Write down every entry once more, exactly as it reads.

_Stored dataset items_
☆ ☆ ☆
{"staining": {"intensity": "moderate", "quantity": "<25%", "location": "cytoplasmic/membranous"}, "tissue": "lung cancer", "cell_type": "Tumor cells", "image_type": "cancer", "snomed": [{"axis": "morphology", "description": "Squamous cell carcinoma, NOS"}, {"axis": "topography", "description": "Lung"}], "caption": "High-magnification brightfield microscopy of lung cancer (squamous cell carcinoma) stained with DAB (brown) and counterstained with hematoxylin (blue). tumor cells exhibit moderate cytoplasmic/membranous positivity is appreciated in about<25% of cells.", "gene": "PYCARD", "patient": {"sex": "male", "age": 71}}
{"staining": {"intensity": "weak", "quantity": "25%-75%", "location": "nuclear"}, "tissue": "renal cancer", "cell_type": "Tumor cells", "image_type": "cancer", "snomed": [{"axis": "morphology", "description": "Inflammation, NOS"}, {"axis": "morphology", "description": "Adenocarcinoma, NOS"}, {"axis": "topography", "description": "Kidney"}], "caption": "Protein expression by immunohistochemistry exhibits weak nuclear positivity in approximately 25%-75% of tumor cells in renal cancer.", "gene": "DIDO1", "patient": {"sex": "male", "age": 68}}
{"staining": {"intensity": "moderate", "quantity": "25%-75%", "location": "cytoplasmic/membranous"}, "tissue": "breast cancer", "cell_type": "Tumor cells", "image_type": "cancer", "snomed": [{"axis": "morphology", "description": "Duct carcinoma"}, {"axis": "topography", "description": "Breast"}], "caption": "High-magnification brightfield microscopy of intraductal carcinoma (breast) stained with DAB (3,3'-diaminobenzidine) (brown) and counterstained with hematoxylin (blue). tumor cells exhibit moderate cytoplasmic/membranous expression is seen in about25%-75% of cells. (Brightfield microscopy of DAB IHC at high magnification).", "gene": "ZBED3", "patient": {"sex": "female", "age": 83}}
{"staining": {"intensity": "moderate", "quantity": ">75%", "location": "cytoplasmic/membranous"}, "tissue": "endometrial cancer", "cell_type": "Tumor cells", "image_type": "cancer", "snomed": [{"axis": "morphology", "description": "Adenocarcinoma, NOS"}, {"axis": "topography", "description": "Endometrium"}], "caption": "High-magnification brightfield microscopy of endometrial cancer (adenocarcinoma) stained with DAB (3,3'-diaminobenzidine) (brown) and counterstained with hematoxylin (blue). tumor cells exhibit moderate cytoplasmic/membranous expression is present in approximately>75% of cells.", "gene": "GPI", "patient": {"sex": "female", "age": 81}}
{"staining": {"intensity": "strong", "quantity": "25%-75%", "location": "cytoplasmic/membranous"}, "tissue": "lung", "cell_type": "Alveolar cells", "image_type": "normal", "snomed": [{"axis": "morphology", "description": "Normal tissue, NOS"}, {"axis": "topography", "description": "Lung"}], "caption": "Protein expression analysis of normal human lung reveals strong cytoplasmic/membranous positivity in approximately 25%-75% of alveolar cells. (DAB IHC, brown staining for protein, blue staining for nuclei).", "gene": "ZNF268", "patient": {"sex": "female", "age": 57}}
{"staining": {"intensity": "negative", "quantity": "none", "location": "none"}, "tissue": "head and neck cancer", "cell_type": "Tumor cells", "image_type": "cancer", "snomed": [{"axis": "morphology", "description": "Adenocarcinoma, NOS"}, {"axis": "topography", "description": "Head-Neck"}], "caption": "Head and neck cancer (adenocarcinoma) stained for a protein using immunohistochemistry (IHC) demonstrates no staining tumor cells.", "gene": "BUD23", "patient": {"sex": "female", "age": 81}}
☆ ☆ ☆
_The completed task_
{"staining": {"intensity": "moderate", "quantity": "<25%", "location": "cytoplasmic/membranous"}, "tissue": "lung cancer", "cell_type": "Tumor cells", "image_type": "cancer", "snomed": [{"axis": "morphology", "description": "Squamous cell carcinoma, NOS"}, {"axis": "topography", "description": "Lung"}], "caption": "High-magnification brightfield microscopy of lung cancer (squamous cell carcinoma) stained with DAB (brown) and counterstained with hematoxylin (blue). tumor cells exhibit moderate cytoplasmic/membranous positivity is appreciated in about<25% of cells.", "gene": "PYCARD", "patient": {"sex": "male", "age": 71}}
{"staining": {"intensity": "weak", "quantity": "25%-75%", "location": "nuclear"}, "tissue": "renal cancer", "cell_type": "Tumor cells", "image_type": "cancer", "snomed": [{"axis": "morphology", "description": "Inflammation, NOS"}, {"axis": "morphology", "description": "Adenocarcinoma, NOS"}, {"axis": "topography", "description": "Kidney"}], "caption": "Protein expression by immunohistochemistry exhibits weak nuclear positivity in approximately 25%-75% of tumor cells in renal cancer.", "gene": "DIDO1", "patient": {"sex": "male", "age": 68}}
{"staining": {"intensity": "moderate", "quantity": "25%-75%", "location": "cytoplasmic/membranous"}, "tissue": "breast cancer", "cell_type": "Tumor cells", "image_type": "cancer", "snomed": [{"axis": "morphology", "description": "Duct carcinoma"}, {"axis": "topography", "description": "Breast"}], "caption": "High-magnification brightfield microscopy of intraductal carcinoma (breast) stained with DAB (3,3'-diaminobenzidine) (brown) and counterstained with hematoxylin (blue). tumor cells exhibit moderate cytoplasmic/membranous expression is seen in about25%-75% of cells. (Brightfield microscopy of DAB IHC at high magnification).", "gene": "ZBED3", "patient": {"sex": "female", "age": 83}}
{"staining": {"intensity": "moderate", "quantity": ">75%", "location": "cytoplasmic/membranous"}, "tissue": "endometrial cancer", "cell_type": "Tumor cells", "image_type": "cancer", "snomed": [{"axis": "morphology", "description": "Adenocarcinoma, NOS"}, {"axis": "topography", "description": "Endometrium"}], "caption": "High-magnification brightfield microscopy of endometrial cancer (adenocarcinoma) stained with DAB (3,3'-diaminobenzidine) (brown) and counterstained with hematoxylin (blue). tumor cells exhibit moderate cytoplasmic/membranous expression is present in approximately>75% of cells.", "gene": "GPI", "patient": {"sex": "female", "age": 81}}
{"staining": {"intensity": "strong", "quantity": "25%-75%", "location": "cytoplasmic/membranous"}, "tissue": "lung", "cell_type": "Alveolar cells", "image_type": "normal", "snomed": [{"axis": "morphology", "description": "Normal tissue, NOS"}, {"axis": "topography", "description": "Lung"}], "caption": "Protein expression analysis of normal human lung reveals strong cytoplasmic/membranous positivity in approximately 25%-75% of alveolar cells. (DAB IHC, brown staining for protein, blue staining for nuclei).", "gene": "ZNF268", "patient": {"sex": "female", "age": 57}}
{"staining": {"intensity": "negative", "quantity": "none", "location": "none"}, "tissue": "head and neck cancer", "cell_type": "Tumor cells", "image_type": "cancer", "snomed": [{"axis": "morphology", "description": "Adenocarcinoma, NOS"}, {"axis": "topography", "description": "Head-Neck"}], "caption": "Head and neck cancer (adenocarcinoma) stained for a protein using immunohistochemistry (IHC) demonstrates no staining tumor cells.", "gene": "BUD23", "patient": {"sex": "female", "age": 81}}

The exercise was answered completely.